The records below need to be repeated exactly, though not their pictures.
--
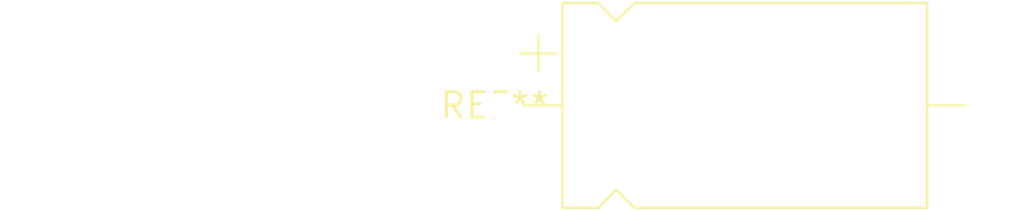
<source format=kicad_pcb>
(kicad_pcb (version 20240108) (generator pcbnew)

  (general
    (thickness 1.6)
  )

  (paper "A4")
  (layers
    (0 "F.Cu" signal)
    (31 "B.Cu" signal)
    (32 "B.Adhes" user "B.Adhesive")
    (33 "F.Adhes" user "F.Adhesive")
    (34 "B.Paste" user)
    (35 "F.Paste" user)
    (36 "B.SilkS" user "B.Silkscreen")
    (37 "F.SilkS" user "F.Silkscreen")
    (38 "B.Mask" user)
    (39 "F.Mask" user)
    (40 "Dwgs.User" user "User.Drawings")
    (41 "Cmts.User" user "User.Comments")
    (42 "Eco1.User" user "User.Eco1")
    (43 "Eco2.User" user "User.Eco2")
    (44 "Edge.Cuts" user)
    (45 "Margin" user)
    (46 "B.CrtYd" user "B.Courtyard")
    (47 "F.CrtYd" user "F.Courtyard")
    (48 "B.Fab" user)
    (49 "F.Fab" user)
    (50 "User.1" user)
    (51 "User.2" user)
    (52 "User.3" user)
    (53 "User.4" user)
    (54 "User.5" user)
    (55 "User.6" user)
    (56 "User.7" user)
    (57 "User.8" user)
    (58 "User.9" user)
  )

  (setup
    (pad_to_mask_clearance 0)
    (pcbplotparams
      (layerselection 0x00010fc_ffffffff)
      (plot_on_all_layers_selection 0x0000000_00000000)
      (disableapertmacros false)
      (usegerberextensions false)
      (usegerberattributes false)
      (usegerberadvancedattributes false)
      (creategerberjobfile false)
      (dashed_line_dash_ratio 12.000000)
      (dashed_line_gap_ratio 3.000000)
      (svgprecision 4)
      (plotframeref false)
      (viasonmask false)
      (mode 1)
      (useauxorigin false)
      (hpglpennumber 1)
      (hpglpenspeed 20)
      (hpglpendiameter 15.000000)
      (dxfpolygonmode false)
      (dxfimperialunits false)
      (dxfusepcbnewfont false)
      (psnegative false)
      (psa4output false)
      (plotreference false)
      (plotvalue false)
      (plotinvisibletext false)
      (sketchpadsonfab false)
      (subtractmaskfromsilk false)
      (outputformat 1)
      (mirror false)
      (drillshape 1)
      (scaleselection 1)
      (outputdirectory "")
    )
  )

  (net 0 "")

  (footprint "CP_Axial_L18.0mm_D10.0mm_P25.00mm_Horizontal" (layer "F.Cu") (at 0 0))

)

</source>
--
▶ **Answer box**
<source format=kicad_pcb>
(kicad_pcb (version 20240108) (generator pcbnew)

  (general
    (thickness 1.6)
  )

  (paper "A4")
  (layers
    (0 "F.Cu" signal)
    (31 "B.Cu" signal)
    (32 "B.Adhes" user "B.Adhesive")
    (33 "F.Adhes" user "F.Adhesive")
    (34 "B.Paste" user)
    (35 "F.Paste" user)
    (36 "B.SilkS" user "B.Silkscreen")
    (37 "F.SilkS" user "F.Silkscreen")
    (38 "B.Mask" user)
    (39 "F.Mask" user)
    (40 "Dwgs.User" user "User.Drawings")
    (41 "Cmts.User" user "User.Comments")
    (42 "Eco1.User" user "User.Eco1")
    (43 "Eco2.User" user "User.Eco2")
    (44 "Edge.Cuts" user)
    (45 "Margin" user)
    (46 "B.CrtYd" user "B.Courtyard")
    (47 "F.CrtYd" user "F.Courtyard")
    (48 "B.Fab" user)
    (49 "F.Fab" user)
    (50 "User.1" user)
    (51 "User.2" user)
    (52 "User.3" user)
    (53 "User.4" user)
    (54 "User.5" user)
    (55 "User.6" user)
    (56 "User.7" user)
    (57 "User.8" user)
    (58 "User.9" user)
  )

  (setup
    (pad_to_mask_clearance 0)
    (pcbplotparams
      (layerselection 0x00010fc_ffffffff)
      (plot_on_all_layers_selection 0x0000000_00000000)
      (disableapertmacros false)
      (usegerberextensions false)
      (usegerberattributes false)
      (usegerberadvancedattributes false)
      (creategerberjobfile false)
      (dashed_line_dash_ratio 12.000000)
      (dashed_line_gap_ratio 3.000000)
      (svgprecision 4)
      (plotframeref false)
      (viasonmask false)
      (mode 1)
      (useauxorigin false)
      (hpglpennumber 1)
      (hpglpenspeed 20)
      (hpglpendiameter 15.000000)
      (dxfpolygonmode false)
      (dxfimperialunits false)
      (dxfusepcbnewfont false)
      (psnegative false)
      (psa4output false)
      (plotreference false)
      (plotvalue false)
      (plotinvisibletext false)
      (sketchpadsonfab false)
      (subtractmaskfromsilk false)
      (outputformat 1)
      (mirror false)
      (drillshape 1)
      (scaleselection 1)
      (outputdirectory "")
    )
  )

  (net 0 "")

  (footprint "CP_Axial_L18.0mm_D10.0mm_P25.00mm_Horizontal" (layer "F.Cu") (at 0 0))

)

</source>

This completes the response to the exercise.